Designing those review gates well, knowing which notes need the producer and which the performer can ship alone, is most of what separates an agent that creates leverage from one that creates liability. Get it right and your best people stop doing the rote work and start doing only the judgment. Get it wrong and you have either automated your mistakes or recreated the bottleneck you were trying to remove.
Why this is the whole point: the model is not the system
Put it together and you can see why most AI projects fail in a way most AI demos never reveal.
A demo shows you a brilliant musician playing a flawless solo in a quiet studio. A deployment is a working performer who has the right instruments, knows the song, plays live to a room that keeps changing, stays inside the venue rules, passed a real audition, and answers to a producer who owns what ships. The first is a model. The second is a system. The model is maybe ten percent of it. The other ninety percent is the tools, the context, the permissions, the evals, and the review gates: the unglamorous engineering that nobody puts in a keynote and everybody needs in production.
When someone sells you “an AI agent,” ask which one they mean: the solo in the quiet room, or the performer who survives the residency. The price tags look similar. The outcomes do not.
And now the band
Everything so far is one musician. The frontier, and increasingly the reality inside the companies we build for, is the band.

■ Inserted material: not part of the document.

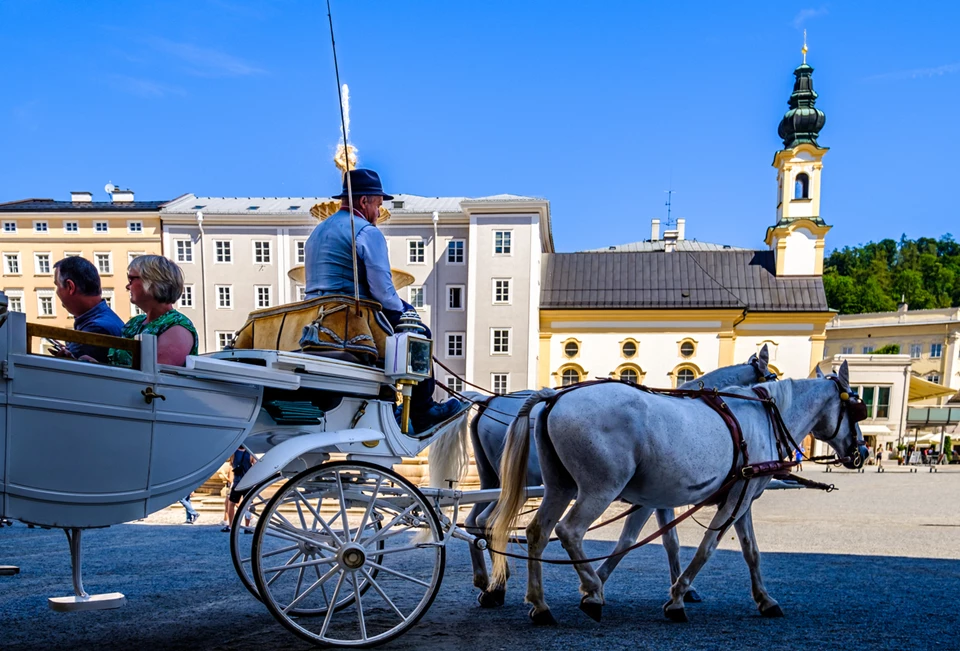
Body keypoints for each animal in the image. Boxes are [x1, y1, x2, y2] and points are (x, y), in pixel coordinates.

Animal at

A single performer can carry a song. They cannot be a whole orchestra. So you do what music has always done: you assign parts. The bassist holds the bottom. The drummer keeps time. The horns take the melody. Each player is a specialist agent with its own tools, its own sheet music, its own narrow excellence. None of them is trying to play everything, which is exactly why the whole thing sounds good.
A real business process is an arrangement, not a solo. An invoice comes in. One agent reads and extracts it. Another checks it against the contract. Another flags the exception for a human. Another posts the approved entry and updates the customer. No single agent is brilliant at all four; each is excellent at one, and they hand off cleanly, in time, like sections of a band trading phrases.

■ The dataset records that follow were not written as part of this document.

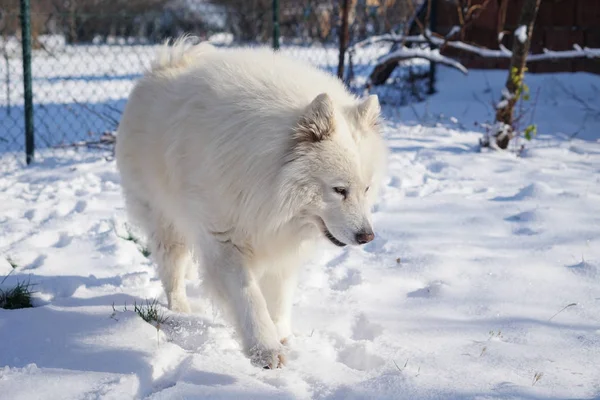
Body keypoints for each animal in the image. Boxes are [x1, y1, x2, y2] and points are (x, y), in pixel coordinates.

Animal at [116, 37, 390, 368]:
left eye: (366, 189)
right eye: (339, 190)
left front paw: (282, 335)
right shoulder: (225, 242)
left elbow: (279, 298)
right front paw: (266, 350)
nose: (367, 237)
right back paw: (180, 309)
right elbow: (249, 300)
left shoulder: (280, 245)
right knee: (172, 266)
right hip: (166, 218)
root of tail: (168, 62)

And a band needs a conductor. Somebody has to count it in, hold the tempo, bring sections in and out, and stop the whole thing when it falls apart. In a multi-agent system that is the orchestration layer: the part that decides which agent plays when, passes the work between them, and keeps the arrangement coherent. It is the least flashy seat in the house and the one that turns a room full of talented players into music instead of noise.
That conductor’s stand is the seat the operator should care about most. The musicians, the models, are a commodity; you can hire brilliant ones from anyone. The instruments can be bought. The arrangement is the thing that is yours: knowing your business well enough to score it, deciding which parts get automated and which stay human, building the handoffs so a hundred performances a day stay in tune. That arrangement, written down in software around your actual workflow, is what we call a custom AI operating system. It is the asset. It is the moat that is still working while you sleep.
The model is the musician. The tools are the instruments. The context is the song. The permissions are the venue. The evals are the audition. The review is the producer. And the system you actually want is a band: one that knows your music, plays it the same way every night, and never misses the gig.
Most companies are still arguing about which musician to hire. The ones pulling ahead are writing the arrangement.